Durante evento no Atlantic Council, em Washington, o diplomata britânico afirmou que Pequim representa uma ameaça direta à liderança tecnológica do Ocidente.

“Não há nada neste mundo que eu tema mais do que a China vencendo a corrida pela supremacia tecnológica”, declarou.

Mandelson argumentou que Reino Unido e Estados Unidos são as únicas nações ocidentais com ecossistemas tecnológicos trilionários e que uma colaboração estreita entre ambos é essencial para impulsionar os avanços científicos do século XXI, especialmente no campo da IA. 

A resposta chinesa veio no dia seguinte. Em coletiva de imprensa realizada nesta quarta-feira (28) no Ministério das Relações Exteriores da China, a porta-voz Mao Ning rebateu a declaração e defendeu uma postura oposta à adotada por Londres.

Ela destacou que a China acredita que apenas com abertura e cooperação é possível alcançar melhores perspectivas para a inovação e o desenvolvimento. 

“A China valoriza os intercâmbios internacionais em inovação científica e tecnológica. Todos os países devem ter acesso aos benefícios da inovação científica e tecnológica”, afirmou.

Visões opostas de mundo

A declaração do diplomata britânico e a pronta resposta chinesa evidenciam não apenas um embate retórico, mas também o contraste entre dois modelos de política tecnológica que refletem visões distintas sobre o papel da inovação na nova ordem mundial em construção.
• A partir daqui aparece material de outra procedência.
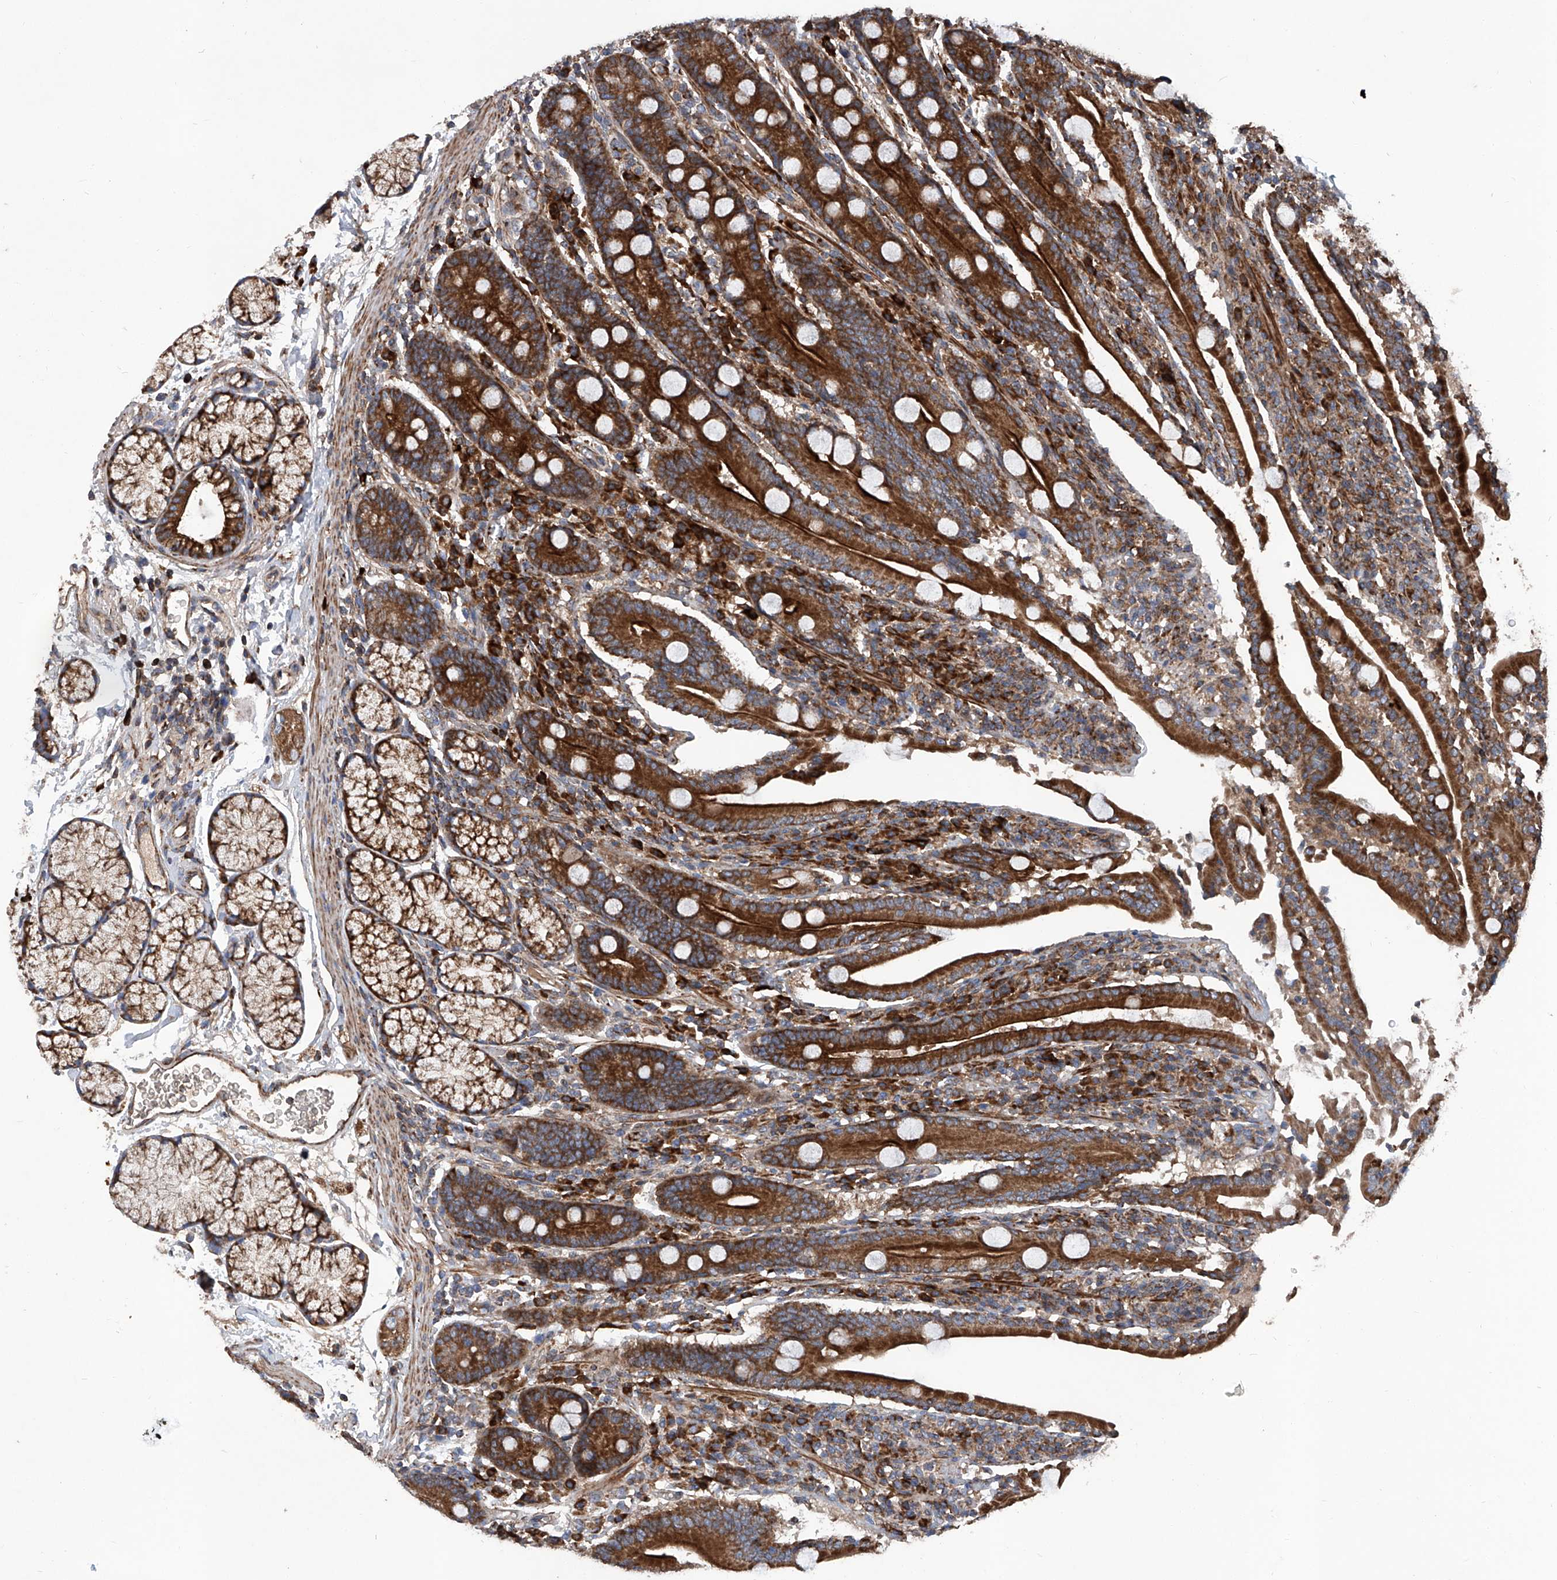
{"staining": {"intensity": "strong", "quantity": ">75%", "location": "cytoplasmic/membranous"}, "tissue": "duodenum", "cell_type": "Glandular cells", "image_type": "normal", "snomed": [{"axis": "morphology", "description": "Normal tissue, NOS"}, {"axis": "topography", "description": "Duodenum"}], "caption": "The photomicrograph shows immunohistochemical staining of normal duodenum. There is strong cytoplasmic/membranous staining is present in approximately >75% of glandular cells.", "gene": "ASCC3", "patient": {"sex": "male", "age": 35}}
De um lado, a China adota um modelo autônomo, centralizado e ambicioso, no qual o Estado desempenha um papel estratégico e direto na formulação e execução das políticas de inovação. Trata-se de um projeto tecnológico com claros contornos geopolíticos, que busca consolidar soberania, disputar padrões globais e ampliar sua influência nos setores-chave do futuro — como inteligência artificial, semicondutores e infraestrutura digital.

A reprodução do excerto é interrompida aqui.